NEW WORRY FOR WEST: ENCIRCLEMENT OF IRAN: This week's NATO conference has turned out to be a sounding board for widespread concern over growing Soviet penetration in areas of the world vital to Western interests. Recent events in Africa and the Middle East have drawn the most attention.
The carnage in Zaire, and resultant French-Belgian counterthrust to drive out the Communist-trained invaders have finally alerted even Washington to the fact that, indeed, Russia really is up to something.
There is another area of the world too, that bears serious watching. That is the strategic Near East region of Iran, Afghanistan and Pakistan.
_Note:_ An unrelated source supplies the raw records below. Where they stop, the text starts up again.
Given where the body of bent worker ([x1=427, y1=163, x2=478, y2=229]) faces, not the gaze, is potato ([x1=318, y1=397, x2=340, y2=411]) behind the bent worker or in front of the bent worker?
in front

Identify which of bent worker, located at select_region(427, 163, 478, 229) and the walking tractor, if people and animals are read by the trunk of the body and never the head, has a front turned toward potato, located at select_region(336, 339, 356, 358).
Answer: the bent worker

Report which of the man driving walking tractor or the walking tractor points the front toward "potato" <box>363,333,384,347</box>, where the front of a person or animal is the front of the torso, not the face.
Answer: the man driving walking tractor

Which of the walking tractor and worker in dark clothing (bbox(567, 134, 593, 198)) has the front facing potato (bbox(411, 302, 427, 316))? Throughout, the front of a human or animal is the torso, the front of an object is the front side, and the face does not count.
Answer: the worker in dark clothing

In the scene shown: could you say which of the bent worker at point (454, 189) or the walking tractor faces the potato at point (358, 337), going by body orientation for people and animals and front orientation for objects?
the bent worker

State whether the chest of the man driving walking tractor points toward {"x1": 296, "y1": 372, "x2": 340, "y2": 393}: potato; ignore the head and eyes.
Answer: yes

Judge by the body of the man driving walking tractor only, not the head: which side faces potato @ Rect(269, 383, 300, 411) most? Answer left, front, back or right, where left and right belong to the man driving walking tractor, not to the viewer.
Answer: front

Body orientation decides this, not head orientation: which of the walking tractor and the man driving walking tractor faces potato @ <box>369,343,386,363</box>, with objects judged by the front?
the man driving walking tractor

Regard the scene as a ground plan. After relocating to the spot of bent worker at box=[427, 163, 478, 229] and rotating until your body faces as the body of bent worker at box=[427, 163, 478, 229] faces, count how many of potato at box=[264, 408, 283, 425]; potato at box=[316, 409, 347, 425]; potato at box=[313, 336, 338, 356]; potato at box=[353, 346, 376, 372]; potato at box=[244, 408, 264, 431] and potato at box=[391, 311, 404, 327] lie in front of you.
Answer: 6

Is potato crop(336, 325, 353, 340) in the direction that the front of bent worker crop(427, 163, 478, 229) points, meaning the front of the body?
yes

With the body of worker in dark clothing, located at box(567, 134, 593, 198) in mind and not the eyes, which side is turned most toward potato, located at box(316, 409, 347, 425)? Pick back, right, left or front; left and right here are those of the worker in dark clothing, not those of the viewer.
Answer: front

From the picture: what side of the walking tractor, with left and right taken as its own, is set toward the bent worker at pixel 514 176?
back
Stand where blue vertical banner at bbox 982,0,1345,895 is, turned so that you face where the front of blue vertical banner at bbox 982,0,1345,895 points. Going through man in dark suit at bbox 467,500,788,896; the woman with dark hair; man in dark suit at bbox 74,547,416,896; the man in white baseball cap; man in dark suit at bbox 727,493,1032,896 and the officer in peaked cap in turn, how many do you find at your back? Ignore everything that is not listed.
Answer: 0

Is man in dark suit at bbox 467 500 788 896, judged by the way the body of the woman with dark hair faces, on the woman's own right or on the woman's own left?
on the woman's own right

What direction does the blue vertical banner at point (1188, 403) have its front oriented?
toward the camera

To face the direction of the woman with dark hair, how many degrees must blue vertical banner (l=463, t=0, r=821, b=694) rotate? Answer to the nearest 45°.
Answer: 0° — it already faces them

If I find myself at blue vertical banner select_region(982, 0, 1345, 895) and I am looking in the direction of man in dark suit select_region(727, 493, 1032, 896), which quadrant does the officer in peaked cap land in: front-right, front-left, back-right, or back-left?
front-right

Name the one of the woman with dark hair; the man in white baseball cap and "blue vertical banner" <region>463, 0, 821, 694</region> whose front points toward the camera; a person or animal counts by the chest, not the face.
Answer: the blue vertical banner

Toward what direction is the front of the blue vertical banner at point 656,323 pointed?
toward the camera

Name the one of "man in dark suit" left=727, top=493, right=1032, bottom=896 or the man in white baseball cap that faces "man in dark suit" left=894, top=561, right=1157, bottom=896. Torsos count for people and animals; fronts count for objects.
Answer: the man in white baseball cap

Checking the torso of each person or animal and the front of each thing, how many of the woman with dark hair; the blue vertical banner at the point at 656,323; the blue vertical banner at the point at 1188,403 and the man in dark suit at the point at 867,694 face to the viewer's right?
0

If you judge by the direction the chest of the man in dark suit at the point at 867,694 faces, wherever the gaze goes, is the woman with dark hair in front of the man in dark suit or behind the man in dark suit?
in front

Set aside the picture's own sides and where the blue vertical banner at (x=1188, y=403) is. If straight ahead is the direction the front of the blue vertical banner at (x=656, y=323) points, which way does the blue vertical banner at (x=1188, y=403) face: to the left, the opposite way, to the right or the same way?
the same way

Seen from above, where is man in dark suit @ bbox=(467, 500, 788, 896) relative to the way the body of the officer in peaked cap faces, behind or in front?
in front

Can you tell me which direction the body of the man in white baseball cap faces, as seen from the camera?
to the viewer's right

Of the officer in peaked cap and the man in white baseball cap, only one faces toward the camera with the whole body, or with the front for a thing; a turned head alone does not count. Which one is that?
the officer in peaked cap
"The Iranian government," reports the Los Angeles Times, "is deeply worried by recent events in Afghanistan and Pakistan, its neighbors. to the east, fearful that a leftist takeover combined with ethnic pressures and political instability could produce a Soviet toehold on the Arabian Sea astride Iran's oil routes. interest in the new regime in Afghanistan, and its pressure on Pakistan to get its house in order to help block expansion of Communist influence."
The shah's staunchly anti-Communist government was shocked by last month's leftist coup in' Afghanistan which brought to power a military-backed Marxist group that shuns the label Communist, but appears to be receptive to Soviet influence and all the strings to which it is attached.
Shah Mohammed Reza Phlavi reportedly has told Pakistan's strongman General Zia ul-Haq to drop the threatened execution of former Prime Minister Zulfikar Ali Bhutto. Bhutto is appealing a death sentence imposed after he was convicted of ordering the murder of a political opponent. The execution of the popular Bhutto, Iranian officials believe, could revive smoldering ethnic disputes that have been constant sources of trouble in this part of the world.
These latent troubles revolve around two Pakistan ethnic groups — the Pushtuns (also called Pathans) and the Baluchis. Pushtuns are found in northwest Pakistan along the border with Afghanistan. In Afghanistan, they are the major ethnic group. For years, relations between the two countries were strained by Afghanistan's insistence on autonomy for the Pushtuns in Pakistan, or creation of an independent Pushtunistan. The new rulers of Afghanistan might try to push this autonomy issue to the fore.
The Baluchis occupy Pakistan's sparsely settled southwestern region bordering Iran, and they, believe that development in their province lags behind Pakistan's more prosperous provinces.
"These seeds of regional discontent," said the Times report, "could sprout if Pakistan's military regime allows Bhutto to be executed. And the shah fears, close informants say, that the Russians could capitalize on such instability to promote movements for autonomy among the Pushtuns and Baluchis, which might lead to puppet states in what is now Pakistan, and to the achievement of a Russian dream going back to czarist days — access to a warm-water port on the Arabian Sea.
"That would bring Soviet influence close to the Straight of Hormuz, the bottleneck through which passes practically all the oil of the rich Gulf states, including that of Iran."
The Afghan coup has only added to the Iranian obsession that the country is being encircled by Communist enemies. It has a 2,000-kilometer border with the Soviet Union, pro-Moscow Iraq to the south, and now Afghanistan on the east.
"We must stop them all of us," said a senior official in Teheran. "If we don't, they will destabilize the whole area."
But Iranian leaders are skeptical that the United States is capable of appreciating their danger and reacting sensibly to it.